Other programs developed since then, including a popular Lenten speaker series, an AARP driver-safety program, bus trips and a ministry of handmade greeting cards for homebound parishioners. Homebound seniors also are visited routinely by volunteers who offer them Communion, prayer, fellowship and referrals to other services if necessary.
"When we started the visitation ministry to homebound parishioners, it was in recognition that we have people who have given their life to parishes for years, served on committees, raised kids and contributed time and time again," Walker said. "For one reason or another, they are homebound, but they are just as devoted watching Mass on television."
Father Norman Tanck, who was pastor of Blessed Kateri Tekakwitha Parish until June, said Irondequoit Senior Ministries was a big help when five Irondequoit parishes joined together to form Blessed Kateri Tekakwitha Parish in 2010. Rather than each parish having its own separate identity with no history of collaboration, people were already accustomed to working together by the time the parish began working to merge.
"In a sense, they’ve given a model of what can happen and be successful," Father Tanck said.
Now that the five Irondequoit parishes have become one, Irondequoit Senior Ministries is working with the new parish, as well as St. Josaphat’s Ukrainian Church and St. Ann’s Community to plan programs for the future.
"We are in transition, but we are a successful ministry," Gambacurta said. "We know where we are going."
And one of the places the ministry will continue to go is the Shire, where resident Robert Hamilton said he looks forward to the weekly Communion services.

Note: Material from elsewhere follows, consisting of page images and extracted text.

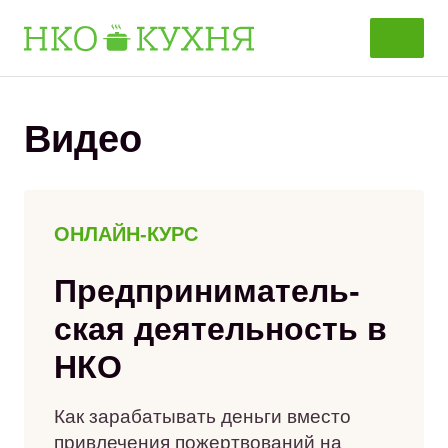
Перейти
к
содержанию
Видео
ОНЛАЙН-КУРС
Предприни­матель­
ская деятельность в
НКО
Как зарабатывать деньги вместо
привлечения пожертвований на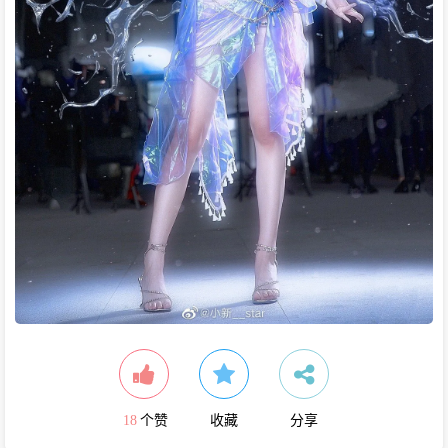
18
个赞
收藏
分享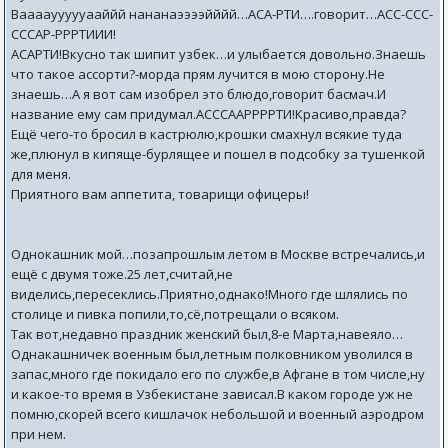
Ваааауууууааййй нананаээээйййй…АСА-РТИ….говорит…АСС-ССС-
СССАР-РРРТИИИ!
АСАРТИ!Вкусно так шипит узбек…и улыбается довольно.Знаешь
что такое ассорти?-морда прям лучится в мою сторону.Не
знаешь…А я вот сам изобрел это блюдо,говорит басмач.И
название ему сам придумал.АСССААРРРРТИ!Красиво,правда?
Ещё чего-то бросил в кастрюлю,крошки смахнул всякие туда
же,плюнул в кипяще-бурлящее и пошел в подсобку за тушенкой
для меня.
Приятного вам аппетита, товарищи офицеры!
Однокашник мой…позапрошлым летом в Москве встречались,и
ещё с двумя тоже.25 лет,считай,не
виделись,пересеклись.Приятно,однако!Много где шлялись по
столице и пивка попили,то,сё,потрещали о всяком.
Так вот,недавно праздник женский был,8-е Марта,навеяло…
Однакашничек военным был,летным полковником уволился в
запас,много где покидало его по службе,в Афгане в том числе,ну
и какое-то время в Узбекистане зависал.В каком городе уж не
помню,скорей всего кишлачок небольшой и военный аэродром
при нем.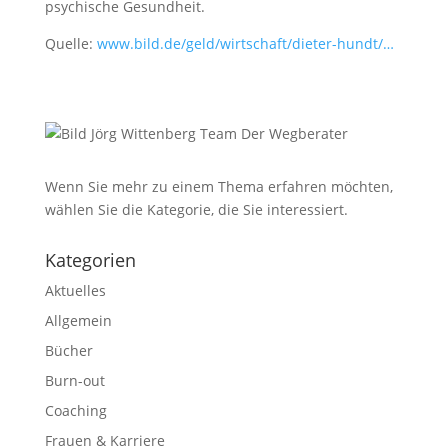
psychische Gesundheit.
Quelle:
www.bild.de/geld/wirtschaft/dieter-hundt/…
Wenn Sie mehr zu einem Thema erfahren möchten,
wählen Sie die Kategorie, die Sie interessiert.
Kategorien
Aktuelles
Allgemein
Bücher
Burn-out
Coaching
Frauen & Karriere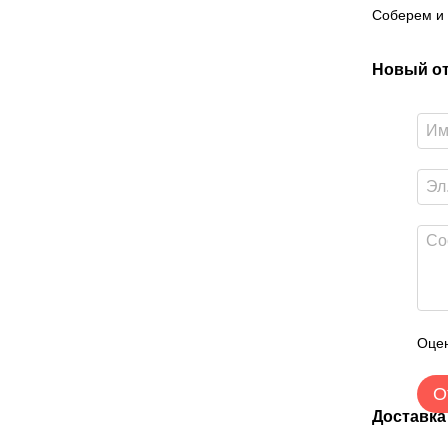
Соберем и 
Новый о
Оцен
О
Доставка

"It gets you out and you can take Communion, and you hear about the word of God, and that’s helpful," said Hamilton, who has lived at the Shire for a year and seven months.
Lori Klafehn, who has been volunteering at Communion services at the Shire for more than a year, said she prioritizes the volunteer work because her mother was ill and unable to leave the house when Klafehn was growing up. Because her mother keenly missed the opportunity to receive Communion, Klafehn said she is grateful to be able to bring it to others. She also is met with gratitude in return.
"They are just so thankful," Klafehn said. "I had no idea when I started this that I would love it so much."
Klafehn, who works in risk management at JP Morgan Chase, has enjoyed the Communion services so much over the past year that she has been volunteering that in January she began bringing her college-age daughter to them as well.
"She gets a lot more out of this than she does out of regular Sunday Mass because it’s more intimate," Klafehn said of her daughter, Julie, a SUNY Brockport student. "You get to know the people."
One of those people that Kolb and Klafehn have connected with is resident Waneta Slyter, who said she is happy when she comes to the Communion service.
After each service, Slyter gathers the volunteers around the altar and prays with them for their safe travels, and that they come back again.